Part One: N.T. Wright
The point about Pentecost is that it’s the point at which two worlds collide, and look like they are now going to be together for keeps. The two worlds are of course Heaven and Earth; and in the first century as in the twenty-first many people supposed that these two worlds were supposed to stay firmly and safely apart. We live on earth; God lives in heaven; we hope there may be some commerce between the two, and indeed we have special places and times when we allow for this, like the meeting between teacher and parent at the school gate, a kind of no-man’s-land which is neither quite family nor quite school and which thus avoids the embarrassment. In ancient Israel the place of that commerce was of course the Temple, the spot on terra firma where Heaven actually overlapped with Earth; and the Temple thus functioned to the rest of Israel rather like the fireplace functions in a living room, the place where that which is normally dangerous can be safely located and dealt with. But if you think of the Temple as the fireplace, providing warmth and light to the room while being in a safe spot, then the imagery of Pentecost stands out in all its starkness: here are the tongues of fire, touching down not on the Temple, or the priests about their normal activities, but on the disciples in the upper room! The fire has leapt out of the fireplace and seems to be setting light to the rest of the house! And as the book of Acts proceeds that is indeed exactly the point. Pentecost is nothing if not the democratization of the Temple; which is why the first big clash between the followers of Jesus and the Jewish authorities, resulting in the first martyrdom, focusses on the question of the Temple and on the claim that in Jesus it has been upstaged, relativized, left behind. And it is also why the challenge of holiness, of truth-telling and communal love, is so stark, as we see in chapter 5 with Ananias and Sapphira: once the fire gets out of the fireplace you’d better watch out.

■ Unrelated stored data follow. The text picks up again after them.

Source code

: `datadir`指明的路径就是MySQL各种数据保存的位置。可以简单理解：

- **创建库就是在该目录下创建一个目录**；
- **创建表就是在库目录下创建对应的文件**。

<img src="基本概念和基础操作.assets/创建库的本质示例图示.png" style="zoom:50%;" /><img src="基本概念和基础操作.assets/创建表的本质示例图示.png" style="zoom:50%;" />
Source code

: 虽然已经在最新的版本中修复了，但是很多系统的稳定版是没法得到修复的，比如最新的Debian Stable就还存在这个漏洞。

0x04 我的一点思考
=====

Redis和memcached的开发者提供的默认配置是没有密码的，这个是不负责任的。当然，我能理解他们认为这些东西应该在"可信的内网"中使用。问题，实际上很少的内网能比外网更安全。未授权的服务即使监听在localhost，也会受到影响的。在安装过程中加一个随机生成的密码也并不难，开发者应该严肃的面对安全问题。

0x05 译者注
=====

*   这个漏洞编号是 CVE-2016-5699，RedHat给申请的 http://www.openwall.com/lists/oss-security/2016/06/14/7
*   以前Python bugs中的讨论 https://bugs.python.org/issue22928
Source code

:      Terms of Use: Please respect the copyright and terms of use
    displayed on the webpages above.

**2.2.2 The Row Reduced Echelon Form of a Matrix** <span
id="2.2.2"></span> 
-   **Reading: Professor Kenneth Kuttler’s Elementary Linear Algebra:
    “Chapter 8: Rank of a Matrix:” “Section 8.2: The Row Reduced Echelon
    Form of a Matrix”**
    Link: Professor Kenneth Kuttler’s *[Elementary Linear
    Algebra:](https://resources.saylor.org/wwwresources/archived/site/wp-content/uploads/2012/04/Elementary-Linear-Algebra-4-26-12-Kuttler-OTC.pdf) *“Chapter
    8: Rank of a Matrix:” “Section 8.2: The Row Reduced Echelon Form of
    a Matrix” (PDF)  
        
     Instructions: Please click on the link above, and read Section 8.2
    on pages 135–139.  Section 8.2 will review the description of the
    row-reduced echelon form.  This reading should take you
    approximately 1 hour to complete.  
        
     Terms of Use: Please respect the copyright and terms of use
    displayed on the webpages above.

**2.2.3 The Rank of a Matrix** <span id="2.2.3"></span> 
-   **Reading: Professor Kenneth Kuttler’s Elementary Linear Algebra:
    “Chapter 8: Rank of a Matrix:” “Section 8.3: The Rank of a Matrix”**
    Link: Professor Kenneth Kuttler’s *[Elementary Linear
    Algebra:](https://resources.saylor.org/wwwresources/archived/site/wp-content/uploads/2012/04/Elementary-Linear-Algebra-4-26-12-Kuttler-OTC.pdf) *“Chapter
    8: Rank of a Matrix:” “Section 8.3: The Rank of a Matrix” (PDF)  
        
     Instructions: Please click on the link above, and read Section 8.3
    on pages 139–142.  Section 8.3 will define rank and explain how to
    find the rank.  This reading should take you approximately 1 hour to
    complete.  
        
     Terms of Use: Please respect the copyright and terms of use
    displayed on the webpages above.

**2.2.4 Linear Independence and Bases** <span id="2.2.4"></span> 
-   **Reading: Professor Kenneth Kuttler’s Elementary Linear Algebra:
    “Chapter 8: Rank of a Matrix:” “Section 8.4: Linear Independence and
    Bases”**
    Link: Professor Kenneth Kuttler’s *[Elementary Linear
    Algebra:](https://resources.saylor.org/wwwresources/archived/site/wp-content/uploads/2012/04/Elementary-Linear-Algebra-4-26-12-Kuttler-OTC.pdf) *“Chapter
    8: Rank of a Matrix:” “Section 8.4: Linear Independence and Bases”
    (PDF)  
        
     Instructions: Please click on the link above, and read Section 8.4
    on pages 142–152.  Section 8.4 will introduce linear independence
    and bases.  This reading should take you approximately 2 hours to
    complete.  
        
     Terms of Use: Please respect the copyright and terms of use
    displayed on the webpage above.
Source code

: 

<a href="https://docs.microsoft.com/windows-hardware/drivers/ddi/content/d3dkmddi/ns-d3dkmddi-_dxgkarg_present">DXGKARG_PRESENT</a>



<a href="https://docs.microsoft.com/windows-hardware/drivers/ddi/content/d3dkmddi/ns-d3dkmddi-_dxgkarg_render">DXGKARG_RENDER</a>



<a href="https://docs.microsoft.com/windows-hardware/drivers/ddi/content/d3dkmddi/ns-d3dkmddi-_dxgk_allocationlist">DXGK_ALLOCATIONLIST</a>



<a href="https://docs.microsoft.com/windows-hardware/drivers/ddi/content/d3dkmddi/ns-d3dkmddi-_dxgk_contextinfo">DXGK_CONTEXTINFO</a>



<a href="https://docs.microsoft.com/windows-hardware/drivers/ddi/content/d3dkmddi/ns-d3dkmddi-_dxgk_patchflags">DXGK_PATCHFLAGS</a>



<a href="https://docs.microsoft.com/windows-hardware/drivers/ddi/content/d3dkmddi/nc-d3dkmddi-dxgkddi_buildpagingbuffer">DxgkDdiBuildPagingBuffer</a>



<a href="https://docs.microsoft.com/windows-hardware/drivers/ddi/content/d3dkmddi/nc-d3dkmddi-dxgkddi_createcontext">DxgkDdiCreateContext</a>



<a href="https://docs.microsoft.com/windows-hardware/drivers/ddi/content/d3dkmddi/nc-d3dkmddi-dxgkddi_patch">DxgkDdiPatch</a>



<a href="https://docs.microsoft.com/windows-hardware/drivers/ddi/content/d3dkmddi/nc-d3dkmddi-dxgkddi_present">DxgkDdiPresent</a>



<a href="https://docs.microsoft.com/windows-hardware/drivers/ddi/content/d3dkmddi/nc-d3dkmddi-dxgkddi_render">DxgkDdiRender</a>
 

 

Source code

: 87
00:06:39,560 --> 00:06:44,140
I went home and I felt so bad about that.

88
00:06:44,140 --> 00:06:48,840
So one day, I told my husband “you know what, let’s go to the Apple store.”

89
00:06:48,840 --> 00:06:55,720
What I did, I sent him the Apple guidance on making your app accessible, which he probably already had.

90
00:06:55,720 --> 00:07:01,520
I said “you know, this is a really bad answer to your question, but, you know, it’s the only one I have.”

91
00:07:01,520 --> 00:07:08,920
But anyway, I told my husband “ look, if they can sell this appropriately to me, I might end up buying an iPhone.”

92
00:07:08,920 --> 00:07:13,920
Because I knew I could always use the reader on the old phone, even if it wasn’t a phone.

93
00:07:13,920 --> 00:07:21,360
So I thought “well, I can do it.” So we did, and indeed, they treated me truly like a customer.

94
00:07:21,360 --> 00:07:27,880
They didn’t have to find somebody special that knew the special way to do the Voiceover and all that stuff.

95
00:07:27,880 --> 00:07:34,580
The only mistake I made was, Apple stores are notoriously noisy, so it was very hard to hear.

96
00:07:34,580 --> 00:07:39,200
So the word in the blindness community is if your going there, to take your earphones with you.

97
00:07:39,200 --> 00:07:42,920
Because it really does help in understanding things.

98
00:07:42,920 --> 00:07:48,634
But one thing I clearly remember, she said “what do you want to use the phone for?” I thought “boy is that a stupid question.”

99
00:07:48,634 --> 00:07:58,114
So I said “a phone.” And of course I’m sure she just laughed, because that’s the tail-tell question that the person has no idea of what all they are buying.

So the point of Pentecost is intimately linked to the point of the Ascension, ten days earlier. In Jesus the two worlds have met, without embarrassment and awkwardness – though we in our split-level western cosmology regularly feel that awkwardness and embarrassment at the story of the Ascension, and at the stained-glass pictures of Jesus disappearing into a cloud with his feet and ankles still just visible above the puzzled disciples. No: the whole point of heaven and earth in Jewish thought is that they are meant to meet and merge. And the point of the gospel story as Luke has told it in his first volume is that Jesus had come to bring the life of heaven and earth together. That is the meaning of the ‘kingdom of God’. Thy kingdom come, he taught us to pray, on earth as in heaven. The disciples, we may presume, had been praying that prayer, among others, in the fifty days since Easter. And now the prayer is answered: like so many answered prayers, answered not in the way they might have imagined but in the much greater way which takes up their prayers and welds them into a new reality, the reality God intended all along and towards which their prayers were advance signposts.